Records for the task.
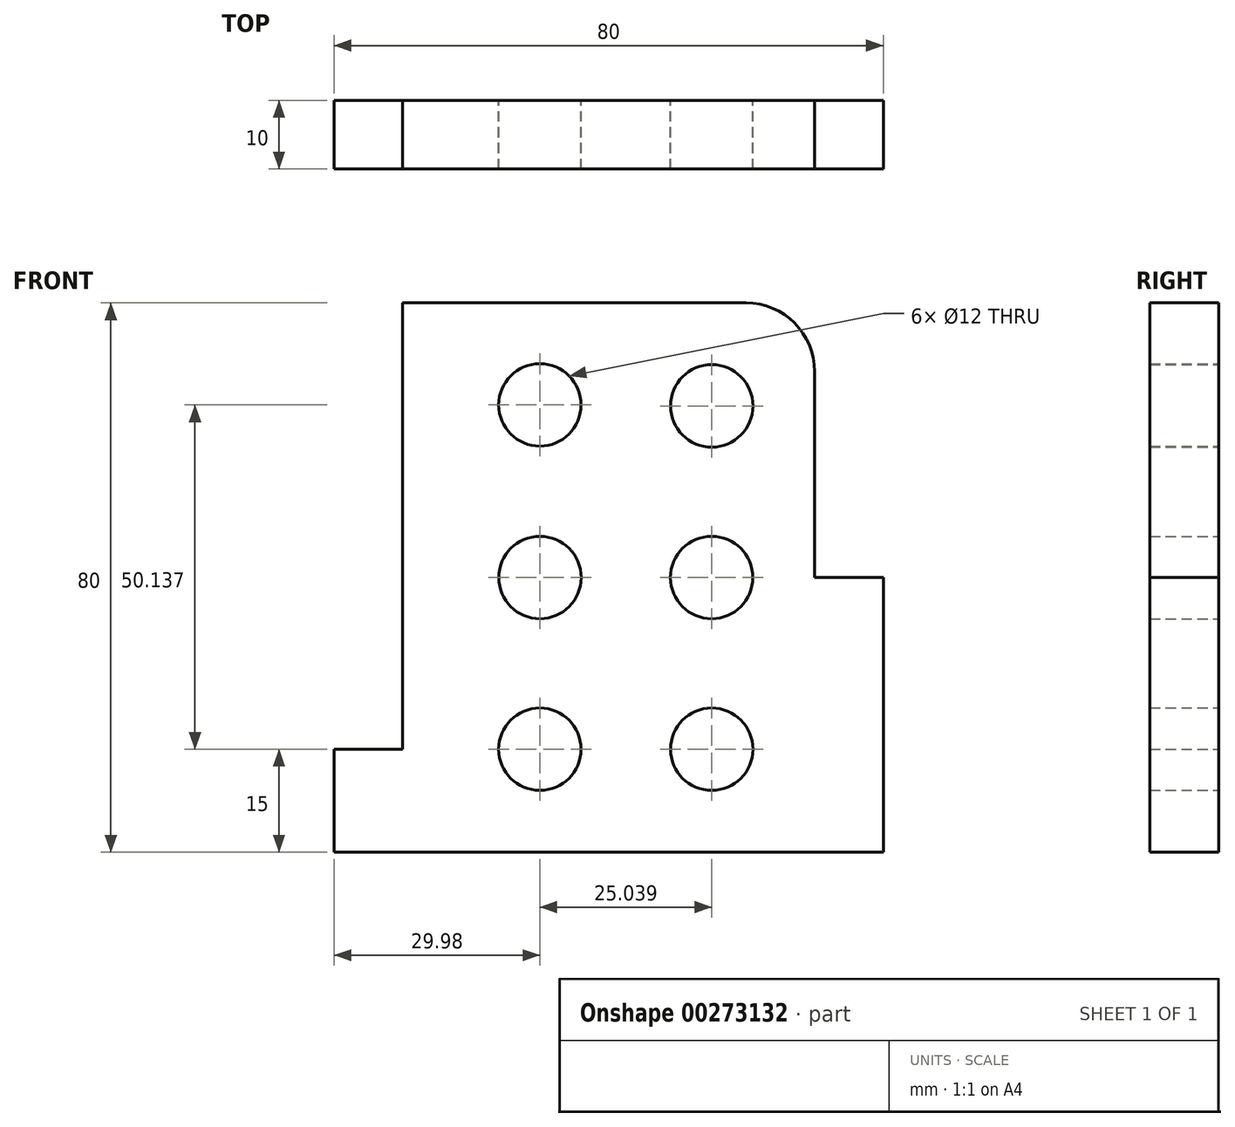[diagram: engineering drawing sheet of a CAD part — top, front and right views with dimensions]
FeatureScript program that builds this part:
annotation { "Feature Type Name" : "Feature", "Feature Type Description" : "" }
export const myFeature = defineFeature(function(context is Context, id is Id, definition is map)
    precondition{}
    {
        {
            var Q0;
            Q0=qCreatedBy(makeId("Front.planeOp"),FACE);
            var sketch = newSketch(context, id + "F0", { "sketchPlane" : qUnion([Q0])});
            skLineSegment(sketch, "E0", {"start": v(0, 0) * mm, "end": v(0, 15) * mm});
            skLineSegment(sketch, "E1", {"start": v(0, 0) * mm, "end": v(80, 0) * mm});
            skLineSegment(sketch, "E2", {"start": v(0, 15) * mm, "end": v(10, 15) * mm});
            skLineSegment(sketch, "E3", {"start": v(10, 15) * mm, "end": v(10, 80) * mm});
            skLineSegment(sketch, "E4", {"start": v(80, 0) * mm, "end": v(80, 40) * mm});
            skLineSegment(sketch, "E5", {"start": v(80, 40) * mm, "end": v(70, 40) * mm});
            skCircle(sketch, "E6", {"center": v(30, 40) * mm, "radius": 6 * mm});
            skCircle(sketch, "E7", {"center": v(55, 40) * mm, "radius": 6 * mm});
            skCircle(sketch, "E8", {"center": v(55.02, 15) * mm, "radius": 6 * mm});
            skCircle(sketch, "E9", {"center": v(29.98, 15) * mm, "radius": 6 * mm});
            skCircle(sketch, "E10", {"center": v(29.98, 65.14) * mm, "radius": 6 * mm});
            skCircle(sketch, "E11", {"center": v(55.02, 65) * mm, "radius": 6 * mm});
            skLineSegment(sketch, "E12", {"start": v(29.98, 65.14) * mm, "end": v(55.02, 65) * mm, "construction": true});
            skLineSegment(sketch, "E13", {"start": v(30, 40) * mm, "end": v(55, 40) * mm, "construction": true});
            skLineSegment(sketch, "E14", {"start": v(29.98, 15) * mm, "end": v(55.02, 15) * mm, "construction": true});
            skLineSegment(sketch, "E15", {"start": v(29.98, 65.14) * mm, "end": v(29.98, 15) * mm, "construction": true});
            skLineSegment(sketch, "E16", {"start": v(55.02, 65) * mm, "end": v(55.02, 15) * mm, "construction": true});
            skArc(sketch, "E17", {"start": v(70, 70) * mm, "mid": v(67.07, 77.07) * mm, "end": v(60, 80) * mm});
            skLineSegment(sketch, "E18", {"start": v(70, 70) * mm, "end": v(70, 40) * mm});
            skLineSegment(sketch, "E19", {"start": v(10, 80) * mm, "end": v(60, 80) * mm});
            skSolve(sketch);
        }
        {
            var Q0;
            Q0=makeQuery(id+"F0.imprint","IMPRINT",FACE,{"disambiguationData":[TD([[makeQuery(id+"F0.imprint","IMPRINT",EDGE,{"derivedFrom":sQuery(id+"F0.wireOp",EDGE,"E0")}),-1.0]])]});
            extrude(context, id + "F1", {"entities" : qUnion([Q0]), "depth" : 10 * mm});
        }
    });
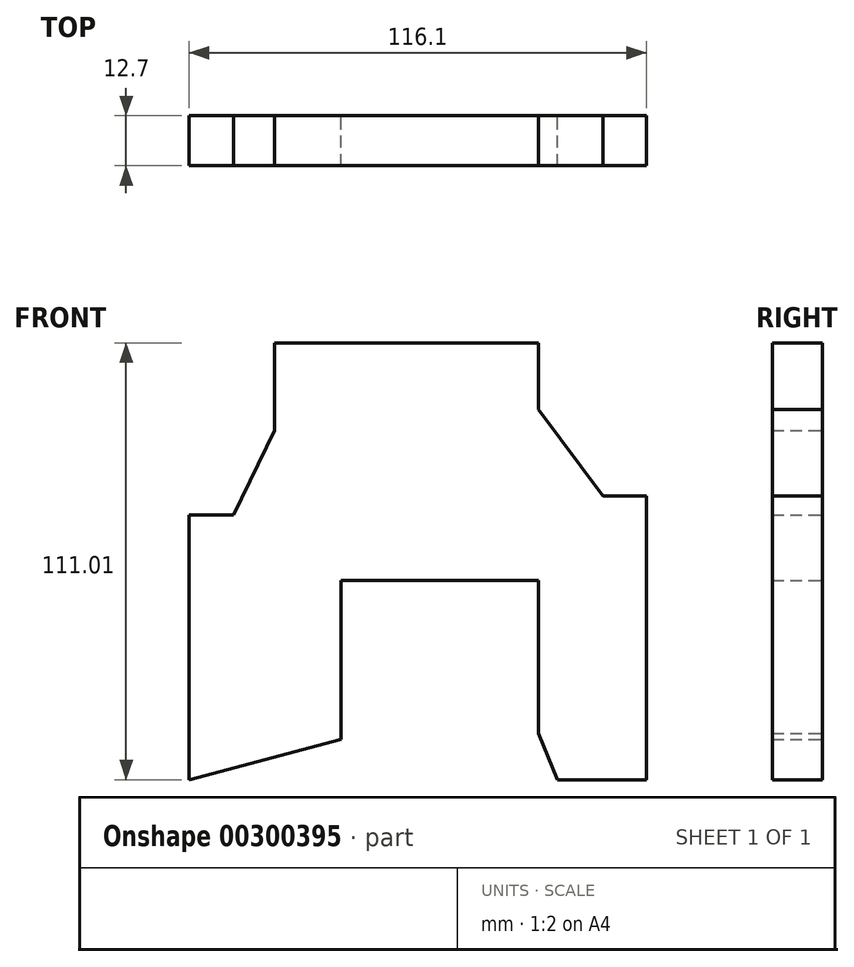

Exercise brief. Please report every line in the entries above that contains the string "true".

Completed exercise.
            skLineSegment(sketch, "E12", {"start": v(29.98, 65.14) * mm, "end": v(55.02, 65) * mm, "construction": true});
            skLineSegment(sketch, "E13", {"start": v(30, 40) * mm, "end": v(55, 40) * mm, "construction": true});
            skLineSegment(sketch, "E14", {"start": v(29.98, 15) * mm, "end": v(55.02, 15) * mm, "construction": true});
            skLineSegment(sketch, "E15", {"start": v(29.98, 65.14) * mm, "end": v(29.98, 15) * mm, "construction": true});
            skLineSegment(sketch, "E16", {"start": v(55.02, 65) * mm, "end": v(55.02, 15) * mm, "construction": true});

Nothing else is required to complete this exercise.